IH London prides itself on its sense of community, a commitment to teachers and the quality of education it provides, its new management team tells El Gazette.
‘When you walk into this building, you get the sense of the scale of what happens here.’
Joseph Lowe, now chief executive of International House London, first came to the school as finance director two years ago. He had no experience of EFL, but had a background working for other educational charities, so the not-for-profit environment at IH was nothing new.
‘The ethos and the culture is what I have worked in for many years,’ Lowe said.
But it was a surprise to Greg Patton, the new sales and marketing director, however. Originally an investment banker, he switched into education after the crash.

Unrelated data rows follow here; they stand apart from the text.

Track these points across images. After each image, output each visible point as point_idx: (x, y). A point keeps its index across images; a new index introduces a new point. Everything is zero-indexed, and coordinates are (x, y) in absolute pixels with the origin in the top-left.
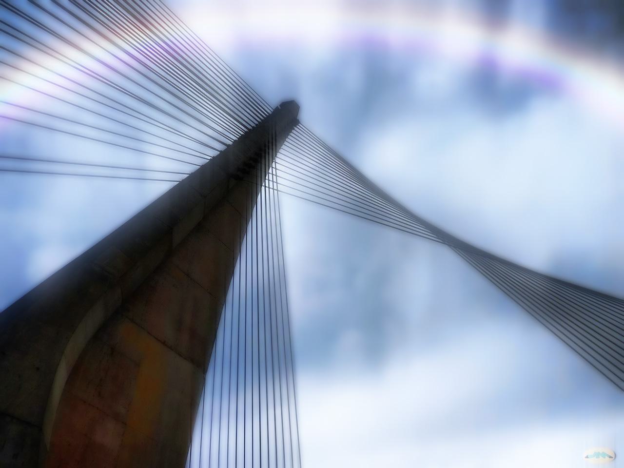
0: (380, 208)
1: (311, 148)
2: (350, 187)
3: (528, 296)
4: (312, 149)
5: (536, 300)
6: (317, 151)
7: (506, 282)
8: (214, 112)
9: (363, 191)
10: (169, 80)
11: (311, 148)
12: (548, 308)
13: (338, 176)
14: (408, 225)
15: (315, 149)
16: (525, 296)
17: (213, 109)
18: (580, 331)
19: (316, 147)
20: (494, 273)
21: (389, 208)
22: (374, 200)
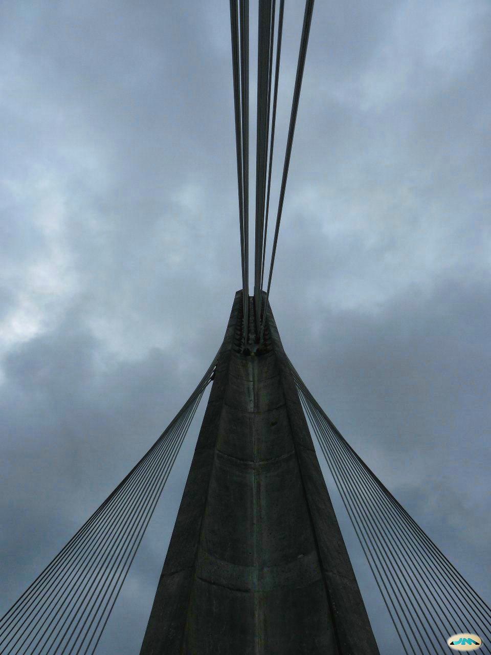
0: (130, 537)
1: (144, 497)
2: (150, 498)
3: (363, 500)
4: (119, 519)
5: (375, 504)
6: (63, 556)
7: (342, 476)
8: (346, 458)
9: (65, 559)
10: (446, 559)
11: (144, 497)
12: (366, 503)
13: (73, 566)
14: (364, 511)
15: (58, 562)
16: (422, 540)
17: (360, 485)
18: (403, 562)
19: (131, 503)
20: (347, 485)
21: (166, 459)
22: (146, 476)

His last job was with Bell.
‘The biggest shock for me coming from the commercial world, from banking, is that at IH, the most important thing isn’t profitability, it’s quality – it’s all about the quality of the education.

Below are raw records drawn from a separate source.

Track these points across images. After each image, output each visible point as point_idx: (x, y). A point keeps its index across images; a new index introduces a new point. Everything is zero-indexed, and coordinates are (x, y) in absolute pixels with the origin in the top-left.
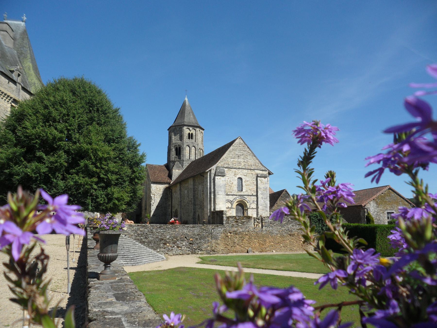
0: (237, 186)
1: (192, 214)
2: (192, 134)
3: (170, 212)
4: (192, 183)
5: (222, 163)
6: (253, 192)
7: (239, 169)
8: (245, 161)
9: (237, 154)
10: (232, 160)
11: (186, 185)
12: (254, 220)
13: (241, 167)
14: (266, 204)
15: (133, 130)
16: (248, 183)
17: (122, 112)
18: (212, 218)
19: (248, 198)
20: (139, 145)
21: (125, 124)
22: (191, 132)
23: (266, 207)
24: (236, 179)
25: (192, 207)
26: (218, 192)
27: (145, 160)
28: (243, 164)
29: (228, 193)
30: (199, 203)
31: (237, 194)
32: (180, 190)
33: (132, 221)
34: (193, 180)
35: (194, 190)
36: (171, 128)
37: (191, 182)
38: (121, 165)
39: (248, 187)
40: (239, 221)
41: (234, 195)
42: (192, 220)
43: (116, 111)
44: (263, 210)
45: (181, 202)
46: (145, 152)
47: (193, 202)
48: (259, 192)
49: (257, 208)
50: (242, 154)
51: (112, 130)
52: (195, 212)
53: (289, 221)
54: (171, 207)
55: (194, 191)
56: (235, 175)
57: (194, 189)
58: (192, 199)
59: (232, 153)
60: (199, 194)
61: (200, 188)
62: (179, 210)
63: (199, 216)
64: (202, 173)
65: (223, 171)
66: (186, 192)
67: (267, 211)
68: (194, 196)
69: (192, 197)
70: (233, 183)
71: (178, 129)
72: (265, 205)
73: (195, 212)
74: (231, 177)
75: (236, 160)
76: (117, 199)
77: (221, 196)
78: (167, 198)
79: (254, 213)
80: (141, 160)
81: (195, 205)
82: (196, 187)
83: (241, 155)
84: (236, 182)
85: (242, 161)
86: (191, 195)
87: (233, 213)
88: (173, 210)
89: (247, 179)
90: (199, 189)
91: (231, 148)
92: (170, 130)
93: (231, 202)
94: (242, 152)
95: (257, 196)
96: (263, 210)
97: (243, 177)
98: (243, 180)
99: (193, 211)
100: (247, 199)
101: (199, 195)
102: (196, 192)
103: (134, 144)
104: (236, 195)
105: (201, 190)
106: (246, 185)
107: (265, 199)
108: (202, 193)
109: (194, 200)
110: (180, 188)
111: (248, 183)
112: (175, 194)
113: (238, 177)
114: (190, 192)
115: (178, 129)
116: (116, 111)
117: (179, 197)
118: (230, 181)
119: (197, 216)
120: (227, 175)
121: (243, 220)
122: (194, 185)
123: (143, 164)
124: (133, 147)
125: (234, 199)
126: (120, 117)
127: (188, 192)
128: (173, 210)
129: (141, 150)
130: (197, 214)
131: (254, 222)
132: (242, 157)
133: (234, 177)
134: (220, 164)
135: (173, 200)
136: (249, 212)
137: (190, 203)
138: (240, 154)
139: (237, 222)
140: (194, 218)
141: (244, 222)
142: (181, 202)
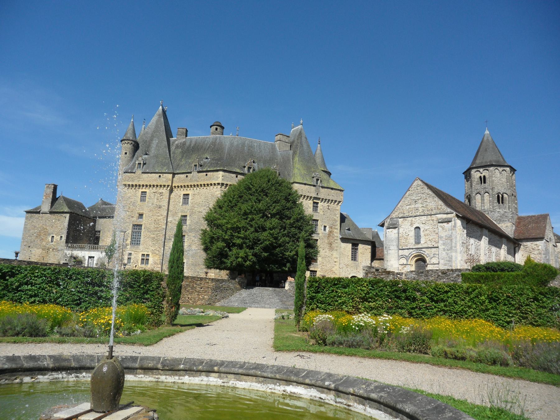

‘To achieve that, you need to focus on getting the right staff. You employ the right staff, you point them in the right direction and you empower them.’
The new director of education, Eleanor Maly, an old EFL hand new to the IH family, agrees. ‘When I was director of studies I was always very interested in any teacher with an IH Celta on their CV.
That was a selling point to me and that was always borne out in the teacher’s abilities. ‘It’s justifiably a very strong brand in English language teaching and of course in teacher training.’
‘IH London is big,’ chips in Greg, ‘not just in terms of the number of students we teach but also the number of teachers we train… One thing that really surprised me when I first got here is the sheer extent of the teacher training, the scale. We run something like 50 Celta courses a year.’ ‘Not to mention the other diplomas, the courses for foreign teachers, the course we run for foreign governments,’ adds Joseph. ‘But it’s also about how you treat your staff, and that is what we are emphasising a lot.
‘For example, a lot of staff used to complain that they were on 23-month contracts, which meant that they couldn’t gain employment rights, and we changed that. We discussed it with the board and we realised that we’re actually in favour of giving teachers more security.’
Eleanor is convinced that it is the quality of the teachers that has helped IH London gain fourteen out of fifteen points in its latest British Council inspection.
She says: ‘We don’t have a prescribed, top-down way of teaching; everything is tailored to the individual group of students, and lessons are designed based on the students’ needs.’
‘That approach isn’t something you can necessarily roll out in a large chain of schools because it’s difficult to guarantee you’re going to get the same high quality of tuition in every single classroom.
‘Whereas large chains tend to rely on prescribed methodologies or materials to standardise the quality, we focus more on creative, flexible ways to teach the individual student. To do that, you need to have a lot of faith in your teachers.
‘But at IH we can be confident in the ability of our teachers because we train them. In fact, most of our permanent teachers are teacher trainers.’
The emphasis on meeting student needs extends to sales and marketing. Shortly after a student arrives at the London school, the sales person whose client they are comes down to talk to them, to check how everything is going. IH sales people are part of the community; they work in the same building as the teachers and the students; they eat in the same café.
Since Greg arrived, he has set about recruiting salespeople with an IH background, bringing them home, you could say. ‘As the market becomes more mature and more commoditised and there are more big players, what we have is the sense of community,’ Greg says.
‘It’s a people place on many levels,’ agrees Eleanor. ‘We survey our staff each year to take the temperature of the organisation,’ explains Joseph, ‘and what came across last year so strongly was that the commitment of the staff to the organisation is unparalleled.
‘It must go back, I think, to the charity values on which we operate. Staff and students know this school is different because it is not just about a couple of people getting rich: it’s about the benefits we can bring to the community.’
Joseph Lowe is the CEO of International House London. Eleanor Maly is director of education and Greg Patton is director of sales and marketing at the central London school.